In a recent paper, presented by STAJE research leader Robert Eberhart, they discover that “lowering failure barriers increases new firm performance and generates exceptional growth firms.”  Eberhart says, “using Japan as a laboratory, we were able to show that laws that make it easier to start firms determine whether one can be an entrepreneur. But easing the laws that punish bankruptcy determine whether one wants to be an entrepreneur. In this way, studying Japan helps us understand entrepreneurship everywhere.”


Nowadays Japan is dynamic and changing. High growth new firms like GREE, DeNA, and Rakuten are not well known outside of Japan but are profitable, large, and acquiring firms around the world as well as being responsible for employment of thousands. Japanese firms are acquiring manufacturing capacity in China and Korea as they focus on high profit components instead of name brands. Data from STAJE’s research shows that new firms that start in Japan in the last ten years now employ millions. In contrast, Sony recently terminated 10,000 employees in Japan. Mitsubishi, Mitsui, and Sumitomo have scaled back in many business units and Toyota lost market share over quality concerns. There has been a breakdown in the social contract system of job security through lifetime employment. Job security in a large company, once a mainstay of working for a Japanese company, is no longer as available and undergraduates coming out of college are now more willing to work for foreign companies or to try something on their own.  

Students are beginning to show interest in entrepreneurship and there is a feeling of doing something for oneself is more important than relying on the “salary man” job.  Venture capital firms and incubators are starting to sprout in Japan. Open Network Lab (Onlab) is Japan’s version of Silicon Valley based Y Combinator, an incubator that provides technology startups with mentorship, office space, and an introductory investment of approximately US$12,000 in exchange for equity.  Even large Japanese giants are getting into the game; NTT Investments, the investment division of Japan’s largest telecommunications company, NTT DoCoMo, has invested in B Dash Ventures, a venture capital fund started by Hiroyuki Watanabe, a veteran venture capitalist in Japan.
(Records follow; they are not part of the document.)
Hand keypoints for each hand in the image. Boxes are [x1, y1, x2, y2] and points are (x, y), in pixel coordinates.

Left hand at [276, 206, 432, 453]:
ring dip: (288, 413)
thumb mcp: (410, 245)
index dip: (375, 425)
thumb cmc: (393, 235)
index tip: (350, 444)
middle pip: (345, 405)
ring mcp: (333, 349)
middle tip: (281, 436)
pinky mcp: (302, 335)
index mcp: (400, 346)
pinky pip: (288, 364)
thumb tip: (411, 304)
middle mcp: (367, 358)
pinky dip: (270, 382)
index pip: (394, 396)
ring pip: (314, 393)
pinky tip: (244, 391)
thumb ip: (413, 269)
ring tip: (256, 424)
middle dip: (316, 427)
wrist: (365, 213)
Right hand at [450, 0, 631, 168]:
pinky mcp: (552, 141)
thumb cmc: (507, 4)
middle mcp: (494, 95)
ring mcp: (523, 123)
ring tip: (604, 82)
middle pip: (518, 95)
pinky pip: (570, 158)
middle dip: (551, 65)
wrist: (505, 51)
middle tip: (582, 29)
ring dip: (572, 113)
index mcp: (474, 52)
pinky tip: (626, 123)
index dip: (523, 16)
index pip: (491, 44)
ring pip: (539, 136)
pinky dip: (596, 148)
The research at Stanford is helping to make the dynamic situation in Japan understandable. STAJE recently hosted an event in Tokyo with the US Embassy with over 500 attendees listening to research and views. Last year, STAJE hosted the US undersecretary of State, Robert Hormats, Japan’s ambassador to the US,Ichiro Fujisaki, the US ambassador to Japan, John Roos and dozens of representatives from industry and universities in both countries. STAJE facilitated the new joint work between the National Venture Capital Association and the Japanese Venture Capital Association. Research from STAJE is being used by joint U.S.-Japan government commissions on innovation and entrepreneurship – of which both Eberhart and Professor William Miller are delegates - and the effort was recently featured in a joint communiqué of the White House and the Japanese Prime Minister’s office. STAJE has over fifty papers written and presented under its auspices and cooperated closely with the University of Tokyo.
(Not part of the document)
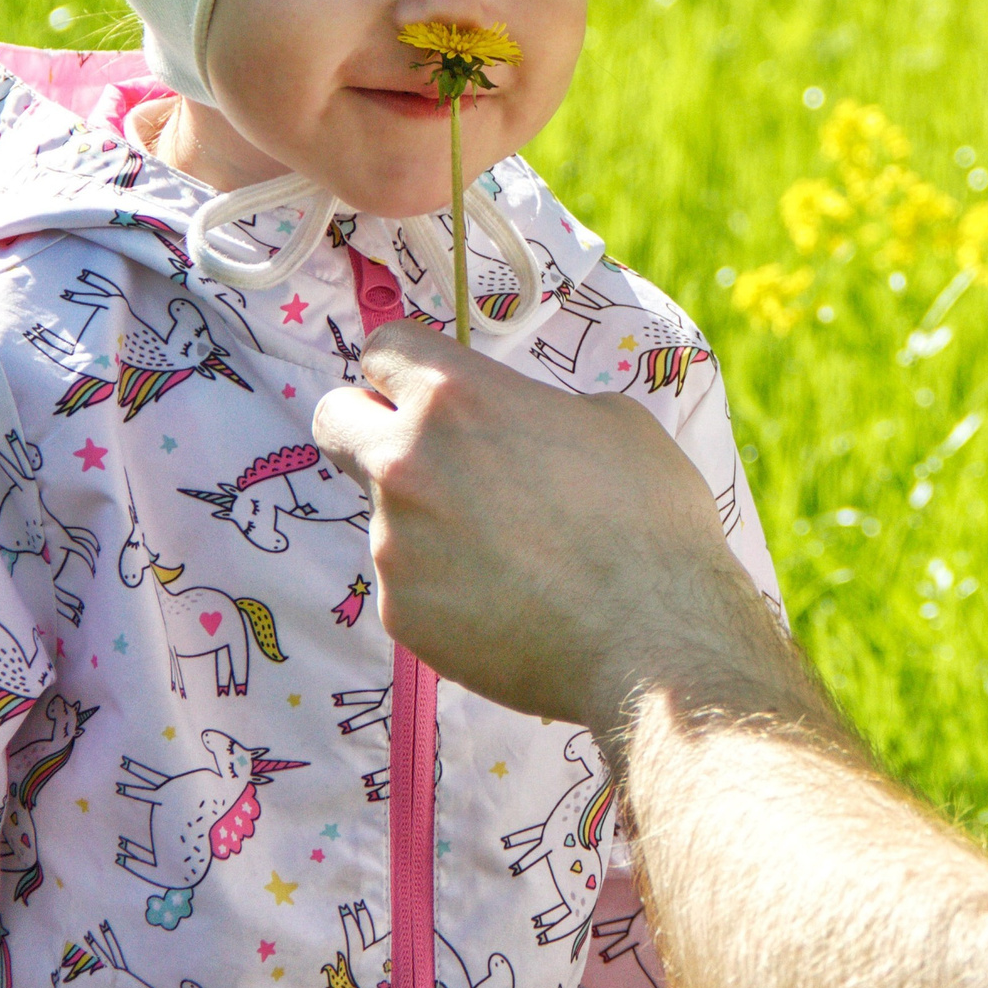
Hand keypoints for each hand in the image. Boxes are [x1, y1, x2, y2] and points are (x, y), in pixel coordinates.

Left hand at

Japan is a critical and exemplary part of the world’s cultural matrix that earned the respect of all around the world as Japanese people cooperated and showed its strength in the face of their disasters last year. As a famous researcher on Japan observed, Japan – a relatively small country – could not have become the 2nd largest economy in the world if it were not innovative and entrepreneurial. Its differences with the U.S. and other nations give researchers of entrepreneurship a powerful tool and laboratory. According to Professor William Miller, “culture is defined by the system in the environment, and when the system changes, the culture changes.” In Japan, research has shown that lowering failure barriers, such as reducing personal asset risk, increases new firm performance and contributes to an entrepreneur-friendly environment. Stanford’s Project on Japanese Entrepreneurship is leading timely and relevant research to help us understand not only Japan, but ourselves.